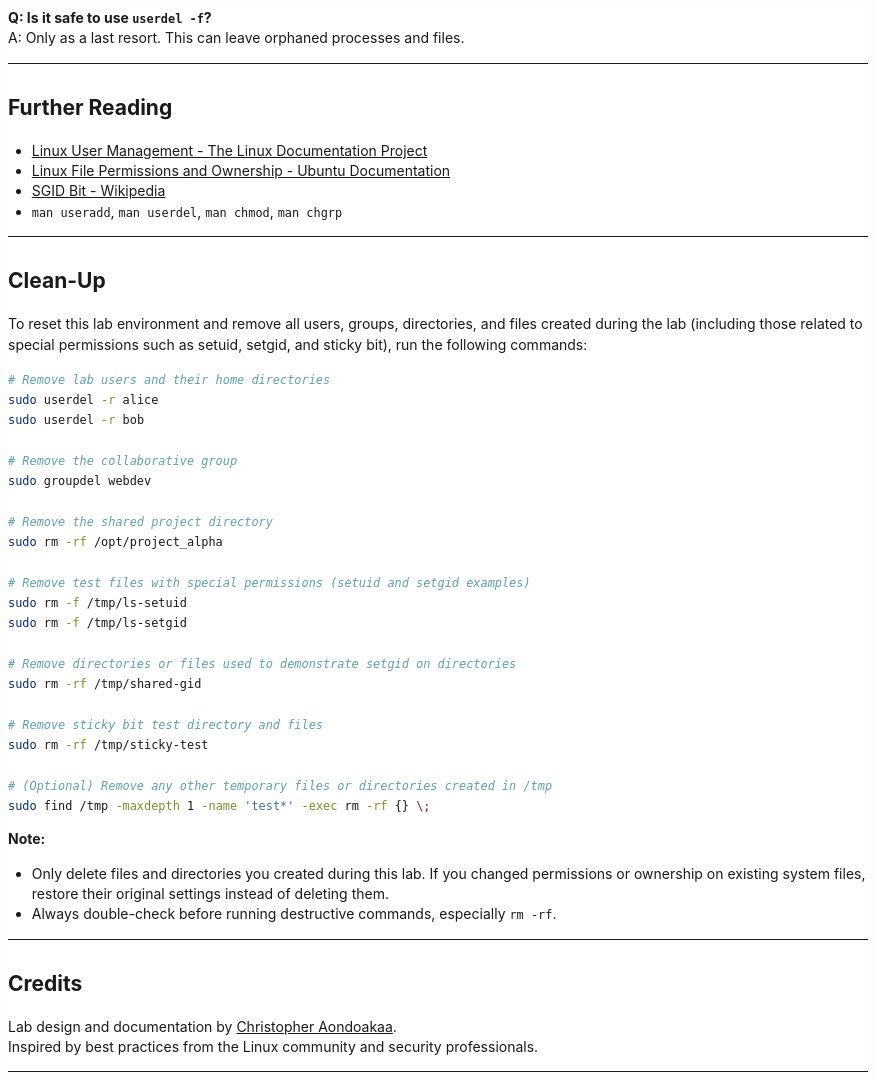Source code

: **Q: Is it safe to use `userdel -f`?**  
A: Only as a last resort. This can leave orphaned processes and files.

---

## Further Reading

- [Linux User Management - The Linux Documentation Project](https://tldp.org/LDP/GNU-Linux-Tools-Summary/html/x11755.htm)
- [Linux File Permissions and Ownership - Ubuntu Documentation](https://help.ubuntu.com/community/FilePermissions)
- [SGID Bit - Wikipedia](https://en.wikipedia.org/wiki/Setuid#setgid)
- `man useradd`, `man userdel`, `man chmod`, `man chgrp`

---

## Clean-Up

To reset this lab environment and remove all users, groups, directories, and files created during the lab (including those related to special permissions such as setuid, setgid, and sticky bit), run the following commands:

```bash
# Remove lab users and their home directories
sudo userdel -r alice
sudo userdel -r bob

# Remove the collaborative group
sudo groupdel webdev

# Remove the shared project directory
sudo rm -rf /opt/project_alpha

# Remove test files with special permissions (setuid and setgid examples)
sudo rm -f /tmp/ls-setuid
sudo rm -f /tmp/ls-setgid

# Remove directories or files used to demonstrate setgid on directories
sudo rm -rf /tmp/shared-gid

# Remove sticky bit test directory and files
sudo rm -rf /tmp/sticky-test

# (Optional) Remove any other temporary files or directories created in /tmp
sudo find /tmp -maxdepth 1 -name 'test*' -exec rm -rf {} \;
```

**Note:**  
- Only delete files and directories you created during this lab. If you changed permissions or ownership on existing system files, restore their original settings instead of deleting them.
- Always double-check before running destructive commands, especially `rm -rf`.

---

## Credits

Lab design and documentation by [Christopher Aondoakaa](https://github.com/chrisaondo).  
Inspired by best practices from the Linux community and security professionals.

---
□ □ □ □ □ □ □
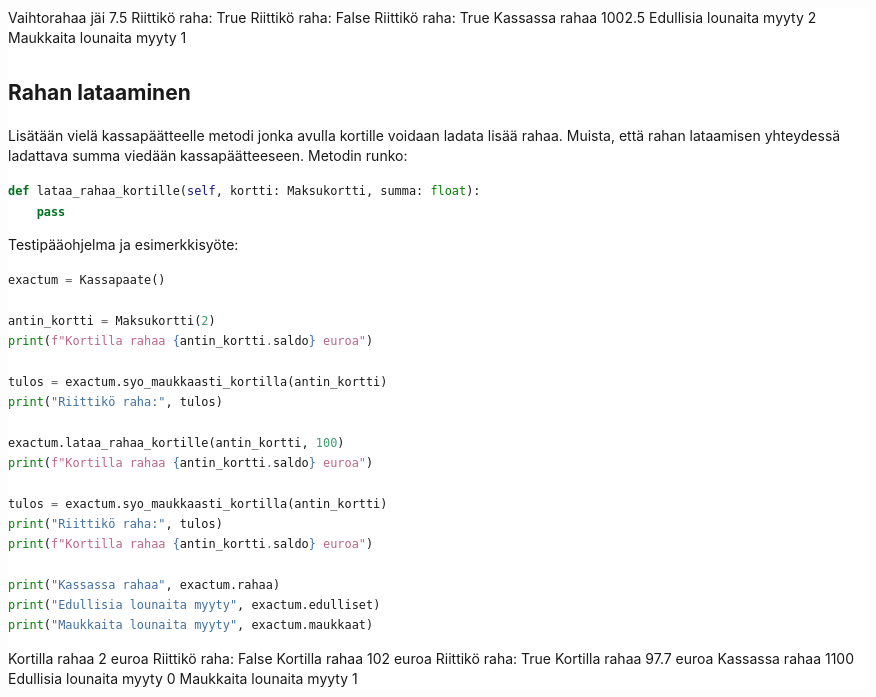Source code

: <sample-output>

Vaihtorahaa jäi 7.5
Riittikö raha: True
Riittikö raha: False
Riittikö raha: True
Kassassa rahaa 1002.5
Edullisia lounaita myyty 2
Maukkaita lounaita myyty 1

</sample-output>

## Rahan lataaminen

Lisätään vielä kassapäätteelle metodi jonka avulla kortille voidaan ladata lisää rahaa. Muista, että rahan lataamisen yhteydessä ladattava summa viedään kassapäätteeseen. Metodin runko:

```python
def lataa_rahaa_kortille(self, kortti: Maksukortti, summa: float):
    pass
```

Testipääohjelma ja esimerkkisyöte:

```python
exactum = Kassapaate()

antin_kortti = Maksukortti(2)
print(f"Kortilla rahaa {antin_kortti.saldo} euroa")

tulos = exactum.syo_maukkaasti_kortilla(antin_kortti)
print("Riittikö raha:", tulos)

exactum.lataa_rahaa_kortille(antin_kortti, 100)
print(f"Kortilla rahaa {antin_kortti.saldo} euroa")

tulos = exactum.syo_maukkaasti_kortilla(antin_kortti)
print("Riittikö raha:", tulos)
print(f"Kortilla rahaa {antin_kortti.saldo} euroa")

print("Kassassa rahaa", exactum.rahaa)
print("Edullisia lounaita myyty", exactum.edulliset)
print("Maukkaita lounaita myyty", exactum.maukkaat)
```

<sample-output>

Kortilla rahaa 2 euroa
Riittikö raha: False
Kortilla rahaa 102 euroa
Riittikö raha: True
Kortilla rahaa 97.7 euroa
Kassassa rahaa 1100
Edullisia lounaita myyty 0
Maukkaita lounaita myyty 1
□ □ □ □ □ □ □
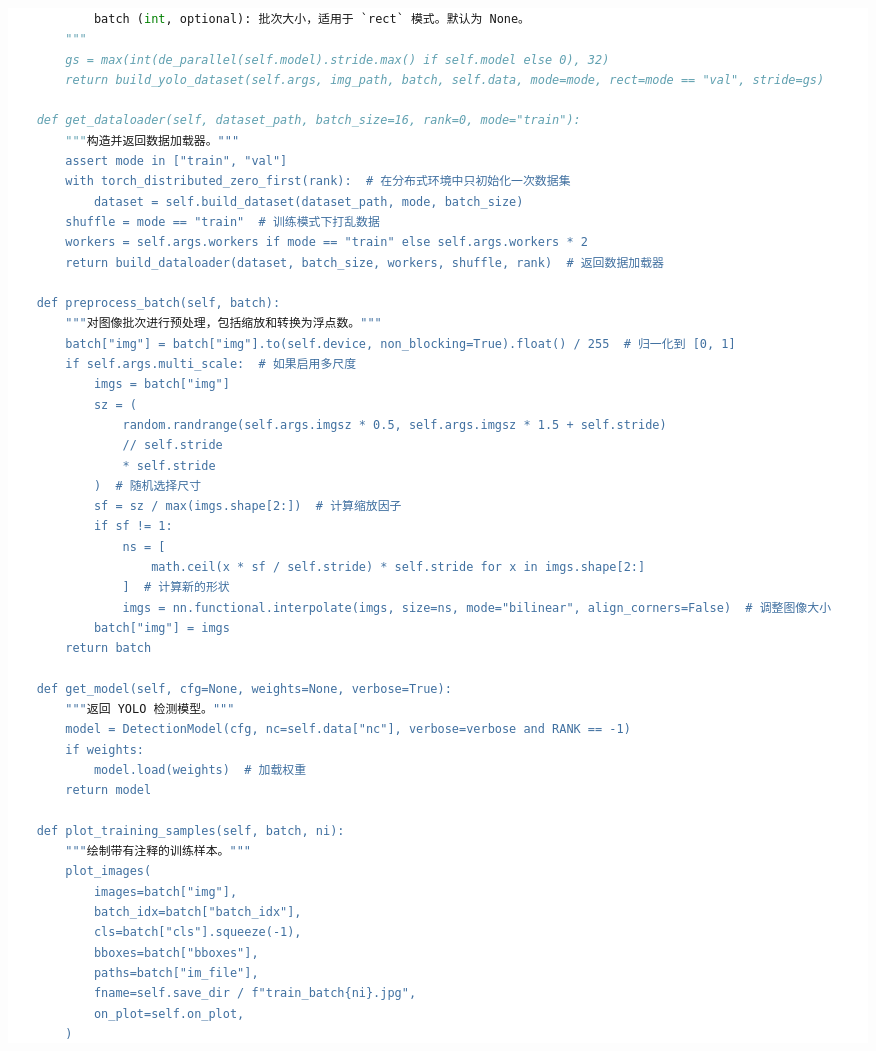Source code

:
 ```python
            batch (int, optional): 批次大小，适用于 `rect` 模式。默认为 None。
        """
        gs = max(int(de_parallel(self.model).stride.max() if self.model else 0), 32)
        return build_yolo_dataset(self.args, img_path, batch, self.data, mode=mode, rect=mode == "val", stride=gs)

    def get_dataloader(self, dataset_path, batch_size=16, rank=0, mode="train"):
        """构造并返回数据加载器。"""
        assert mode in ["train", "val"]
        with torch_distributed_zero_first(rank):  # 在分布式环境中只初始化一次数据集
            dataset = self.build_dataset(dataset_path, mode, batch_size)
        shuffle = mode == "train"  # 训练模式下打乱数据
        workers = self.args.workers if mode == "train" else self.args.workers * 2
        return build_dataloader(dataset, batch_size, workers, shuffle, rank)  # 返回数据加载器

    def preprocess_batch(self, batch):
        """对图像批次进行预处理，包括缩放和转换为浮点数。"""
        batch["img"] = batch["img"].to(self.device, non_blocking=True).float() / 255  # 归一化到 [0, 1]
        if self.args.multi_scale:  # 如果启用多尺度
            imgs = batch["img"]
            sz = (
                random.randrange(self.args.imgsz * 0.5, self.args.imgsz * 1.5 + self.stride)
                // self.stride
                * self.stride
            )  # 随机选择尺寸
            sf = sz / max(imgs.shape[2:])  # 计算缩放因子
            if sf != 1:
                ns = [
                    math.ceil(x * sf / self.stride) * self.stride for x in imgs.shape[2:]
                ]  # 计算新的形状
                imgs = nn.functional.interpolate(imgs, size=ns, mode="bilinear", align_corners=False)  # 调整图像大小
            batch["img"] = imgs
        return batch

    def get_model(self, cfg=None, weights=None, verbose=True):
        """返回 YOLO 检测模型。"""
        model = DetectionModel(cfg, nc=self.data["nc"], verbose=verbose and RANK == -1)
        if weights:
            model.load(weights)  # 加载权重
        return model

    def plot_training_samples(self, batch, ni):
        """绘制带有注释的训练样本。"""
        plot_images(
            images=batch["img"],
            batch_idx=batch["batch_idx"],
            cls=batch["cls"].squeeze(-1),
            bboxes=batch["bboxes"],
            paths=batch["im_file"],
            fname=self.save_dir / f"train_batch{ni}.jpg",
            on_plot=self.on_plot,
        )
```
□ □ □ □ □ □ □
Work through the data and count each line holding the string "sudo". Give only that count.

9